The World Health Organization declared COVID-19 a pandemic on March 11th. Shortly thereafter, the governor of Massachusetts declared a state of emergency and recommended social distancing. Schools and daycares across the state closed. My hospital responded by postponing elective procedures and encouraged physicians to reschedule non-urgent patients in the clinic.
Across the country, within the span of a few days, people’s personal and professional lives were completely disrupted. As I scrambled to find childcare while deciding what patients could be rescheduled in the clinic and what necessitated an urgent visit, I felt as though all the careful order and control I had built into my life as a dual physician household with two young children had been wrested away from me.
So I decided to take back control of my life by potty training my toddler, because nothing restores control like dealing with a willful child. And what better time to potty train than in a pandemic where social distancing was becoming the norm? We were essentially quarantined, so now was the perfect time to practice the no-pants method of potty training.
Or so I thought. I had forgotten that my strong-willed child had to be sleep trained three times before finally sleeping through the night at 23 months of age. I was quickly reminded of this when my child peed on the floor, peed on my husband–essentially peed anywhere but the potty. I bribed her with chocolate chips each time she sat on the potty, but then we ran out of chocolate chips, so I went to the grocery store to buy more. I stood in a line 30 people deep just to get into the store and saw a man grab the last four bags of chocolate chips while I was stuck behind four grocery carts. (I hope he’s making the world’s biggest chocolate chip cookie, because otherwise there is no excuse for that kind of behavior.)

Extracted page text data:
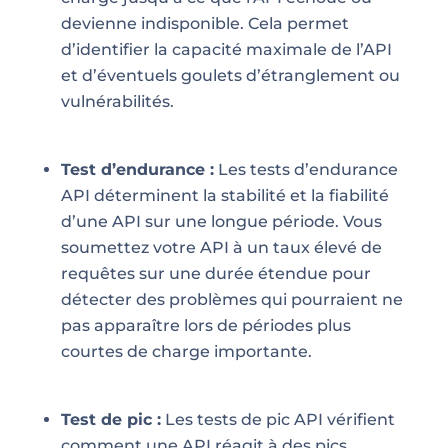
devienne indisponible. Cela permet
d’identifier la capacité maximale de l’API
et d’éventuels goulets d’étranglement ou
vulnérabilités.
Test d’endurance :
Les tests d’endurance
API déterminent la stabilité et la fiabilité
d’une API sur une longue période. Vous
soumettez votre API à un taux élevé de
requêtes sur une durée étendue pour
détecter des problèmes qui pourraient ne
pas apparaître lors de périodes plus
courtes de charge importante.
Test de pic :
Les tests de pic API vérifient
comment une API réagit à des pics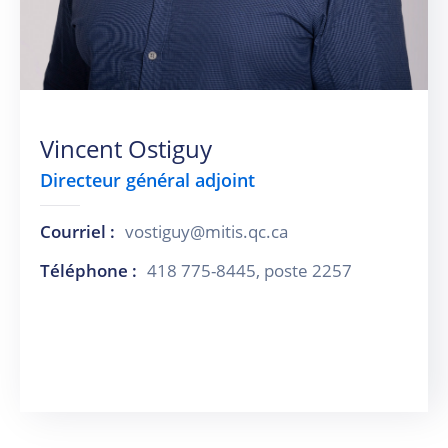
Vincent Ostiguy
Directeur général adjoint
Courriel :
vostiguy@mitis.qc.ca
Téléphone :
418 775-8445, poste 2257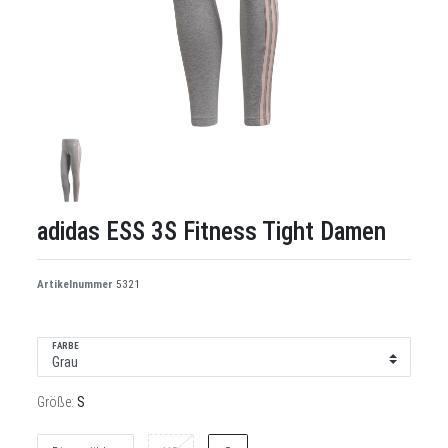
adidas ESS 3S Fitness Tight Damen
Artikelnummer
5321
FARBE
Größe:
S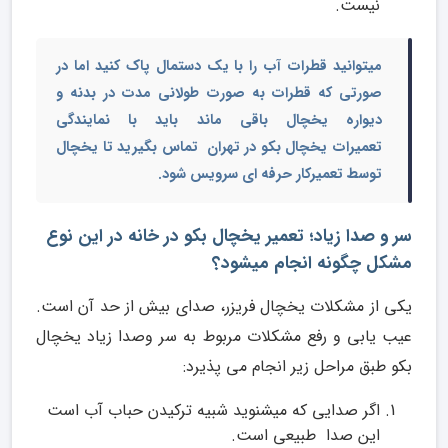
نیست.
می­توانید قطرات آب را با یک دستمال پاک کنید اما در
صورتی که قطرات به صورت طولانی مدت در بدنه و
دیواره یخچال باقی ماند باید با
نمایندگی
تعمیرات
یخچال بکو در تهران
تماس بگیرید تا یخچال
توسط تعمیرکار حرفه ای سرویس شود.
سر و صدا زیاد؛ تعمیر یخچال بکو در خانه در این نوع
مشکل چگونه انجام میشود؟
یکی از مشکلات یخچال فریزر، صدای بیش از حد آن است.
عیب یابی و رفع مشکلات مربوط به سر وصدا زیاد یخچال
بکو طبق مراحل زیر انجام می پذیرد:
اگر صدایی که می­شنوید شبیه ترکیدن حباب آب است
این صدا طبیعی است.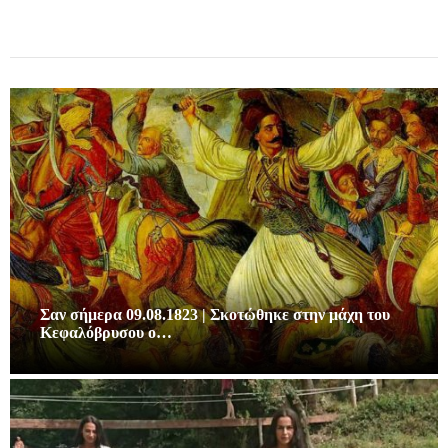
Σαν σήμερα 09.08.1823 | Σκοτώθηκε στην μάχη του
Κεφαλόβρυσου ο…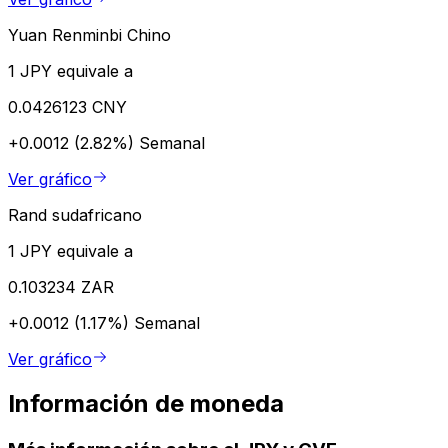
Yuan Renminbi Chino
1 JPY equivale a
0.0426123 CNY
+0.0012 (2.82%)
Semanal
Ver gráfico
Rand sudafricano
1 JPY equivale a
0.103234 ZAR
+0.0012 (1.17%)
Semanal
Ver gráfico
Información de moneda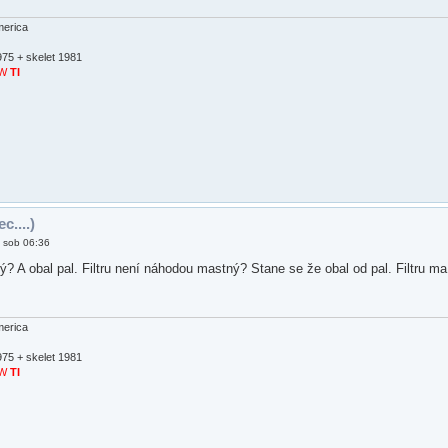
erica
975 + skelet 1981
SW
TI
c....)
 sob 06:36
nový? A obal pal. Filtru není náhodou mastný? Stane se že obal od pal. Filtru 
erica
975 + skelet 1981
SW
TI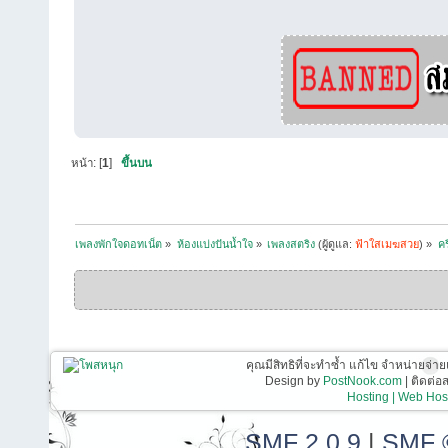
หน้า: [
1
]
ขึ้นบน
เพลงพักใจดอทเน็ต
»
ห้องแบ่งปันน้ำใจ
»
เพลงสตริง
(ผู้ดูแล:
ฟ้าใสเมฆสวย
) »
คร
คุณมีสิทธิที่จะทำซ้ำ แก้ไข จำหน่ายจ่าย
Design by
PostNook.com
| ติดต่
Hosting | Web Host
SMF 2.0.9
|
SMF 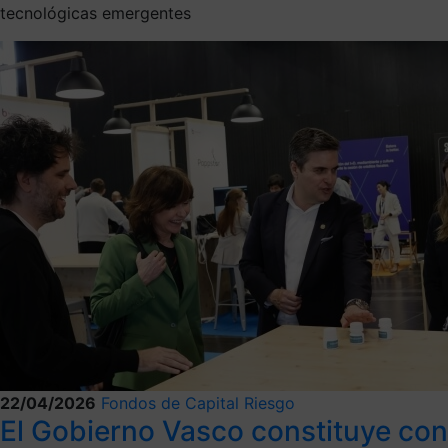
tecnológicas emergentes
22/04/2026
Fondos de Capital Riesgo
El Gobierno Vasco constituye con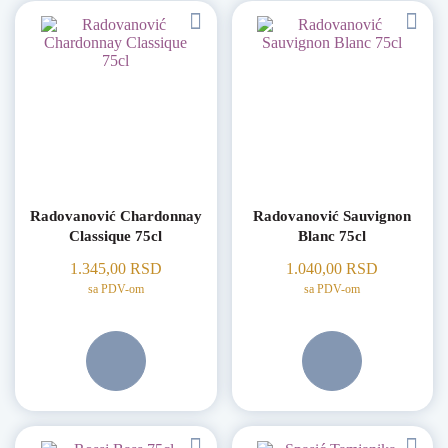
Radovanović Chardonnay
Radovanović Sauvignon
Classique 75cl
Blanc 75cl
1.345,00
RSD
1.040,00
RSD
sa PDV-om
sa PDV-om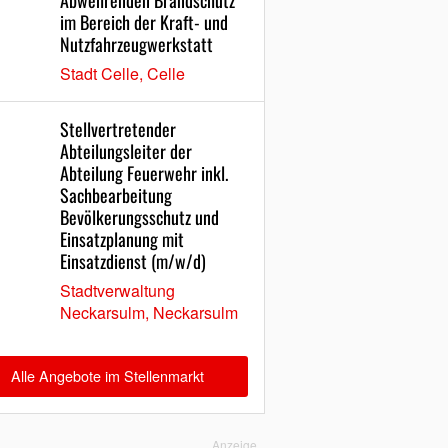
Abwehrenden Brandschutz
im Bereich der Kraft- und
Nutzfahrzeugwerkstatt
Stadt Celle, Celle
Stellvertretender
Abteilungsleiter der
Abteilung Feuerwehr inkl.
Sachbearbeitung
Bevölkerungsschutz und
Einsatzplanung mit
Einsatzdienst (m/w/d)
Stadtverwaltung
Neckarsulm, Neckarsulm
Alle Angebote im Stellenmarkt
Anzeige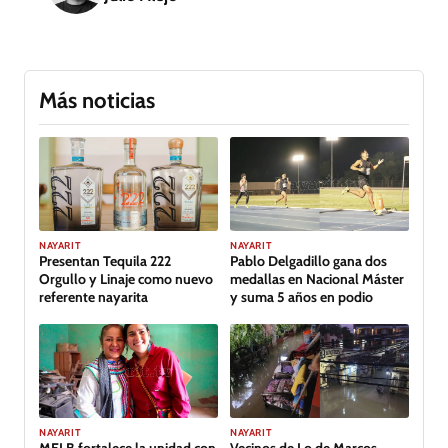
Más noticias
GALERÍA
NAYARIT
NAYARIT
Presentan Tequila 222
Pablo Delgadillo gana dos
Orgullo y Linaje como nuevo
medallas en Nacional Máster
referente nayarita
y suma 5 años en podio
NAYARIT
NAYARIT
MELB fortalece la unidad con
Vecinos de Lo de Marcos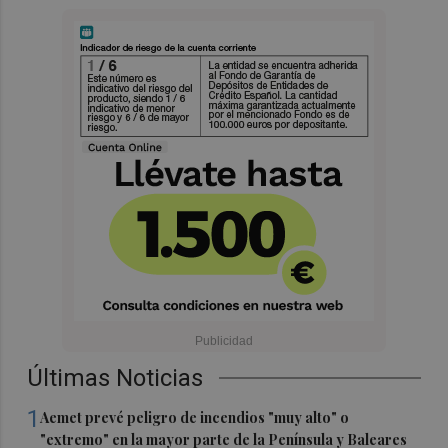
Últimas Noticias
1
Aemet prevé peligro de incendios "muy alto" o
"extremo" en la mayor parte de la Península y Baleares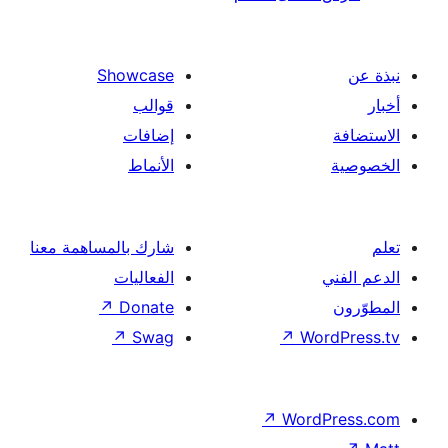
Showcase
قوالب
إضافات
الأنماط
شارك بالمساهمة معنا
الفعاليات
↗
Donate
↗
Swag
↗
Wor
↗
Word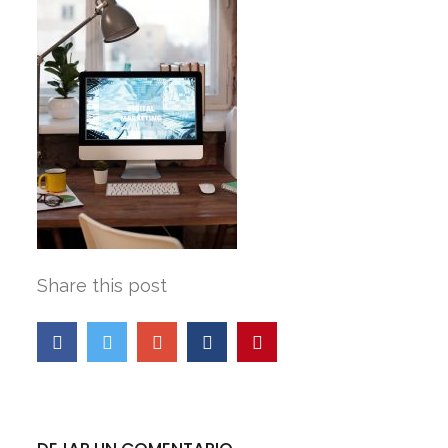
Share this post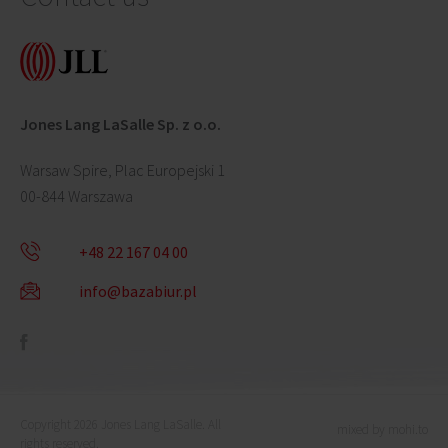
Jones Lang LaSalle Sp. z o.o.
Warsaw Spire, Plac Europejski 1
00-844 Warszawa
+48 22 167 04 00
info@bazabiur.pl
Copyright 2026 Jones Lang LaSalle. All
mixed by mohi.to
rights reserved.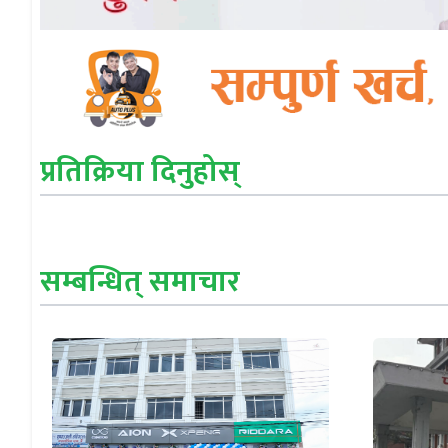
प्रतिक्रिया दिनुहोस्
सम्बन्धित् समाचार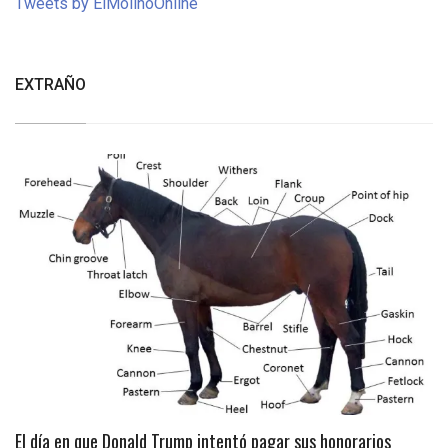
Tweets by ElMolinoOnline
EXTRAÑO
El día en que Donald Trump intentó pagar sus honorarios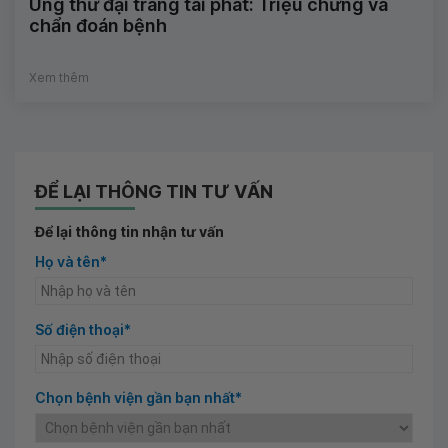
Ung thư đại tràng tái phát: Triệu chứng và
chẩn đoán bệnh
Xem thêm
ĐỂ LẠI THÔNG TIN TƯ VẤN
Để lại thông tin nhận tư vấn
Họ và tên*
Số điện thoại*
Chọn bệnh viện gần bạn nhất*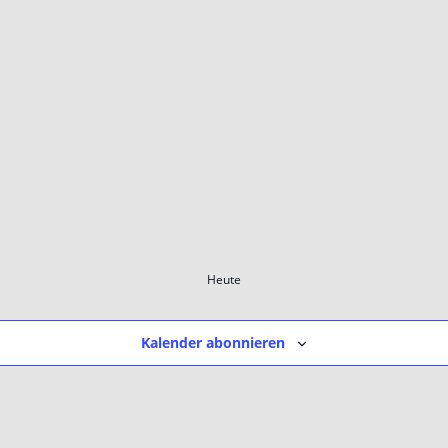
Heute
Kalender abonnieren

PROBLEM
Please explain why the writer of the pandemic text considered that period the right time for the no-pants method of potty training. Answer in one to three sentences.

WRITTEN SOLUTION
Social distancing was becoming the norm, and the family was essentially quarantined. Being at home made it seem the perfect time to practice the no-pants method.